According to court documents, between January 2010 and January 2016, ZTE, either directly or indirectly through a third company, shipped approximately $32,000,000 of U.S.-origin items to Iran without obtaining the proper export licenses from the U.S. government. In early 2010, ZTE began bidding on two different Iranian projects. The projects involved installing cellular and landline network infrastructure. Each contract was worth hundreds of millions of U.S. Dollars and required U.S. components for the final products.

 

ZTE also created an elaborate scheme to hide the data related to these transactions from a forensic accounting firm hired by defense counsel to conduct a review of ZTE’s transactions with sanctioned countries. It did so knowing that the information provided to the forensic accounting firm would be reported to the U.S. government by outside counsel. Outside counsel was not aware of this scheme and indeed was wholly unaware that ZTE had resumed business with Iran. After ZTE informed its counsel of the scheme, counsel reported – with permission from ZTE – the conduct to the U.S. government.

 

In December 2010, ZTE finalized the contracts with Iranian customers. The contracts were signed by four parties: the Iranian customer, ZTE, Beijing 8 Star and ZTE Parsian. Court documents explain that ZTE identified Beijing 8 Star (8S) as a possible vehicle for hiding its illegal shipments of U.S. items to Iran. It intended to use 8S to export U.S.-origin items from China to ZTE customers in Iran. As part of this plan, ZTE supplied 8S with necessary capital and took over control of the company.

 

Under the terms of the Iran contracts, ZTE agreed to supply the “self-developed equipment,” collect payments for the projects and manage the whole network. ZTE Parsian was to provide locally purchased materials and all services. 8S was responsible for “relevant third-party equipment,” which primarily meant parts that would be subject to U.S. export laws. ZTE intended for 8S to be an “isolation company,” that is, ZTE intended for 8S (rather than ZTE) to purchase the embargoed equipment from suppliers and provide that equipment under the contract in an effort to distance ZTE from U.S. export-controlled products and insulate ZTE from U.S. export violations. However, 8S had no purchasing or shipping history and no real business reputation.

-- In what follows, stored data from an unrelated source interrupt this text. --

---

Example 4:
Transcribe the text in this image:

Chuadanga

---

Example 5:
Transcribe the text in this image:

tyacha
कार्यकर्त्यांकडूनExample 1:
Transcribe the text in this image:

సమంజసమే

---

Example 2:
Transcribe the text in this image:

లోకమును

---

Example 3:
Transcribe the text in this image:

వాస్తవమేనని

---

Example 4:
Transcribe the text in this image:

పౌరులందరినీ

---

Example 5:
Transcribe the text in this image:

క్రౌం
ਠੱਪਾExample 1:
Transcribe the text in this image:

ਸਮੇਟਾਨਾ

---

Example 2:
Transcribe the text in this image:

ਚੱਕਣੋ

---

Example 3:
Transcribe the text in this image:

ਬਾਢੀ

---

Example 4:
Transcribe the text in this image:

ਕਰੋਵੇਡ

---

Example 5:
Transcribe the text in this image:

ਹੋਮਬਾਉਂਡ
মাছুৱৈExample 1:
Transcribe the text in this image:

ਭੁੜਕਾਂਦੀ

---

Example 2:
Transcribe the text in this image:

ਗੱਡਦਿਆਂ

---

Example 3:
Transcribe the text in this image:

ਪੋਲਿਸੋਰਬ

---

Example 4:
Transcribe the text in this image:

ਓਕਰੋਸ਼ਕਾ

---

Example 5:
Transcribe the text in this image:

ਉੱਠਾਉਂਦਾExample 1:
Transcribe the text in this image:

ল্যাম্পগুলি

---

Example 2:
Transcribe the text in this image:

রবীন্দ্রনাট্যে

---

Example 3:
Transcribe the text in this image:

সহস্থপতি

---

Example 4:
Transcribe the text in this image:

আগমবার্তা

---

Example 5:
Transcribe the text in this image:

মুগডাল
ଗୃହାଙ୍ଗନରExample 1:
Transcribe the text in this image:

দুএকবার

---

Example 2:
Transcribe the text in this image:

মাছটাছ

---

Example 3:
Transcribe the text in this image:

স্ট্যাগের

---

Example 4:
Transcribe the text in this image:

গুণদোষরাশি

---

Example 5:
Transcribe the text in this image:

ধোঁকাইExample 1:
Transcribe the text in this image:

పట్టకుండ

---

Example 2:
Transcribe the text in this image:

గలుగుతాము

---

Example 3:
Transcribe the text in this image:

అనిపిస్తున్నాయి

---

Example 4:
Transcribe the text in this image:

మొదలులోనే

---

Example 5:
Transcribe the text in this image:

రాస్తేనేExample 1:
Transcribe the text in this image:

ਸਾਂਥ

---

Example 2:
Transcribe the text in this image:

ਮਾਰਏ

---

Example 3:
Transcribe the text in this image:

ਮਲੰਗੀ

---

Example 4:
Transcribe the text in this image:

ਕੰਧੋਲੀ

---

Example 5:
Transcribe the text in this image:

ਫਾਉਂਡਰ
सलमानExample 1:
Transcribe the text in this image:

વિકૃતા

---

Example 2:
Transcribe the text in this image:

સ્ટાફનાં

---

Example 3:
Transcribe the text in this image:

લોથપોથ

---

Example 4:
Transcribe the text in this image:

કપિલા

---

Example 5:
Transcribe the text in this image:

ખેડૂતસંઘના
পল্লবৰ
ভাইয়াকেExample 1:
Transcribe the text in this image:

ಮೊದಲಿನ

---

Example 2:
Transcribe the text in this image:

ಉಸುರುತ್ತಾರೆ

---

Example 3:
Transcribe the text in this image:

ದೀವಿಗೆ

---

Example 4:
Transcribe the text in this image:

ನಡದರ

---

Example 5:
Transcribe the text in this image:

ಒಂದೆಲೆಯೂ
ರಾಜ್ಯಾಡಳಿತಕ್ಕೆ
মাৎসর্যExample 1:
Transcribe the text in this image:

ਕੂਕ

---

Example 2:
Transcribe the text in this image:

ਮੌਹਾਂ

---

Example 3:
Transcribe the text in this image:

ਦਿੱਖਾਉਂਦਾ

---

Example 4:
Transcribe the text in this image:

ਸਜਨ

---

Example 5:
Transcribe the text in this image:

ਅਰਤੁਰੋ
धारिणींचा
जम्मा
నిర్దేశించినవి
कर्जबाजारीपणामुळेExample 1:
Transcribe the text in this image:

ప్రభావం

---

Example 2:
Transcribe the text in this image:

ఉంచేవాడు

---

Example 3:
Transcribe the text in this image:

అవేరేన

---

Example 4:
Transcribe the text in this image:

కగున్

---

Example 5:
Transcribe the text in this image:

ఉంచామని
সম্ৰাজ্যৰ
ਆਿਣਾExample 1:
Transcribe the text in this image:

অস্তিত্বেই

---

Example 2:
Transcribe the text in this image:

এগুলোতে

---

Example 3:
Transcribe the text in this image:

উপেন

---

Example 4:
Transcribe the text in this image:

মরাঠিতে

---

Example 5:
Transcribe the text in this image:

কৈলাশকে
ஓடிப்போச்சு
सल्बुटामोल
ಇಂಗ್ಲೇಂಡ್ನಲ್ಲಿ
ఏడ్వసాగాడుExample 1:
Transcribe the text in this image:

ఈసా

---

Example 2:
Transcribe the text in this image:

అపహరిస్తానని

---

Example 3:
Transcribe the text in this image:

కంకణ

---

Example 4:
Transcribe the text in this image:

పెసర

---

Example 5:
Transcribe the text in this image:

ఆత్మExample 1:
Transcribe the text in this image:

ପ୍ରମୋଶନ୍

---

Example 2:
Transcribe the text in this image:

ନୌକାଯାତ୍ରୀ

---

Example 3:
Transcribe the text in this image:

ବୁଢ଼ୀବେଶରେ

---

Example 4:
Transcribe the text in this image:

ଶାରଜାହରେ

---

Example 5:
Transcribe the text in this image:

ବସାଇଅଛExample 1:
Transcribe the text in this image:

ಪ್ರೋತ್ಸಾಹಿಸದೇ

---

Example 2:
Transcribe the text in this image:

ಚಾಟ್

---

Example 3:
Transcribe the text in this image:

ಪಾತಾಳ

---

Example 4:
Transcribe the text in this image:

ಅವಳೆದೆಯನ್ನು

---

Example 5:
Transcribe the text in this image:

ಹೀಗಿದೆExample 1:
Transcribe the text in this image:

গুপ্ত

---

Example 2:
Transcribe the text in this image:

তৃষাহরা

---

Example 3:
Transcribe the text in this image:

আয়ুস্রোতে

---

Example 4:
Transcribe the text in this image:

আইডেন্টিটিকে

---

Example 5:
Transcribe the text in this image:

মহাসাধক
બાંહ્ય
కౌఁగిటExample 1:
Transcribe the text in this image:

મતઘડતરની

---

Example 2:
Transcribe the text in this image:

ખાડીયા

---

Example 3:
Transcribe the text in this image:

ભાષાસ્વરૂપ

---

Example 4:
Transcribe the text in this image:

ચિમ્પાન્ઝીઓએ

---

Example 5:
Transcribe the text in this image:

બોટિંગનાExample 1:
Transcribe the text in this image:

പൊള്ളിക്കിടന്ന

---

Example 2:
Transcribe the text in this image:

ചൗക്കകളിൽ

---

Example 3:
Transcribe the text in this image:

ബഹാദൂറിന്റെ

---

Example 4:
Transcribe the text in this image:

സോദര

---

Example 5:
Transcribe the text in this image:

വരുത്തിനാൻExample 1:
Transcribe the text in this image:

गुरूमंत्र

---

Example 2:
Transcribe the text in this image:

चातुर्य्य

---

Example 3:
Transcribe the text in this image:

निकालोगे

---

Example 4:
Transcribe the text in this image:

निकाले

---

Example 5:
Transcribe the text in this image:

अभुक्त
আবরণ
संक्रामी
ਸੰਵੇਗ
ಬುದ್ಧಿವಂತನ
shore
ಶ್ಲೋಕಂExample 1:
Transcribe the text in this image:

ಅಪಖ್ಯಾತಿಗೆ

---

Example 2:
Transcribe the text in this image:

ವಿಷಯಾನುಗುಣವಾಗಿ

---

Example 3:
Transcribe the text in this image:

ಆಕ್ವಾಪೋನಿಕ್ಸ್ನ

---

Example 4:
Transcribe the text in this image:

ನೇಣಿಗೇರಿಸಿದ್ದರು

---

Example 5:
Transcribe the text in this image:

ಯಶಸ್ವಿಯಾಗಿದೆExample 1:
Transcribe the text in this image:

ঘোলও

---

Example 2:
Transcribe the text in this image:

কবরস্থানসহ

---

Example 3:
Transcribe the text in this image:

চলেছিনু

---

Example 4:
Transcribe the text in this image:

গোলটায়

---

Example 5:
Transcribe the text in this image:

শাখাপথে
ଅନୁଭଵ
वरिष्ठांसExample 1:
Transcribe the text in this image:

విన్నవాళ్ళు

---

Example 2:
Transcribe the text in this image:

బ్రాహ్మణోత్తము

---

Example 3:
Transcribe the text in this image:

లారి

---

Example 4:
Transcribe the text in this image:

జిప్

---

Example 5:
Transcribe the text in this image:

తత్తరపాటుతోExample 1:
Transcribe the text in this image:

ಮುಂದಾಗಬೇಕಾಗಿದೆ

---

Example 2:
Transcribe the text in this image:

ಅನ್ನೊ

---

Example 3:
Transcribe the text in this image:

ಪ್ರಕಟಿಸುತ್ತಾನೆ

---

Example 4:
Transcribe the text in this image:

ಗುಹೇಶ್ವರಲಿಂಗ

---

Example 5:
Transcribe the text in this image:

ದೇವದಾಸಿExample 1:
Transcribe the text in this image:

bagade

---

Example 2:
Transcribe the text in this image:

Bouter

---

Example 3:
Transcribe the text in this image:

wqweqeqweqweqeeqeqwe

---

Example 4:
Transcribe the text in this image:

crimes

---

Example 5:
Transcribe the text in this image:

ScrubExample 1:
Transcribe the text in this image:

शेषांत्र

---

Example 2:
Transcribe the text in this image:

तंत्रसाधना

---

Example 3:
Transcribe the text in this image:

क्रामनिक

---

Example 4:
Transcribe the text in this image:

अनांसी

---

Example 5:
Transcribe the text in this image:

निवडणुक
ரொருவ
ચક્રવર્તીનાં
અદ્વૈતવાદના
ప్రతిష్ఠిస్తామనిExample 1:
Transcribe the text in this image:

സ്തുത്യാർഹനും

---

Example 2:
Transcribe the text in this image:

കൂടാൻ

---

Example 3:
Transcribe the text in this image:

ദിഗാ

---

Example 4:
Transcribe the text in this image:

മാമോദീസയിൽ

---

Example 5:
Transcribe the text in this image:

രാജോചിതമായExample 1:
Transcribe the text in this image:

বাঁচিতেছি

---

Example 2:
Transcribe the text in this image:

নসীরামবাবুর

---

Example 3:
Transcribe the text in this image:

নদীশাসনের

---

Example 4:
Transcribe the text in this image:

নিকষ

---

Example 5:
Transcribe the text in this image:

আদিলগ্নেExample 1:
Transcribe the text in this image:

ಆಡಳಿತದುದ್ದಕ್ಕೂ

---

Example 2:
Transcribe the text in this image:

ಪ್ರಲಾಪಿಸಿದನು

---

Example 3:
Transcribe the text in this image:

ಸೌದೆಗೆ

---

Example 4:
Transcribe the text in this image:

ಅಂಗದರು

ZTE also hid data related to its resumed illegal sales to Iran from a forensic accounting firm hired by defense counsel to conduct an internal investigation into the company’s Iran sales. ZTE knew the forensic accounting firm was reviewing its systems and knew that the analysis was being reported to the DOJ and U.S. law enforcement. To avoid detection of its 2013-2016 resumed illegal sales to Iran, ZTE formed the “contract data induction team” (“CDIT”). The CDIT was comprised of approximately 13 people whose job it was to “sanitize the databases” of all information related to the 2013-2016 Iran business. The team identified and removed from the databases all data related to those sales. ZTE also established an auto-delete function for the email accounts of those 13 individuals on the CDIT, so their emails were deleted every night – a departure from its normal practices – to ensure there were no communications related to the hiding of the data.

 

The case is being prosecuted by Deputy Chief Elizabeth Cannon of the National Security Division’s Counterintelligence and Export Control Sections and Assistant U.S. Attorney Mark Penley of the Northern District of Texas.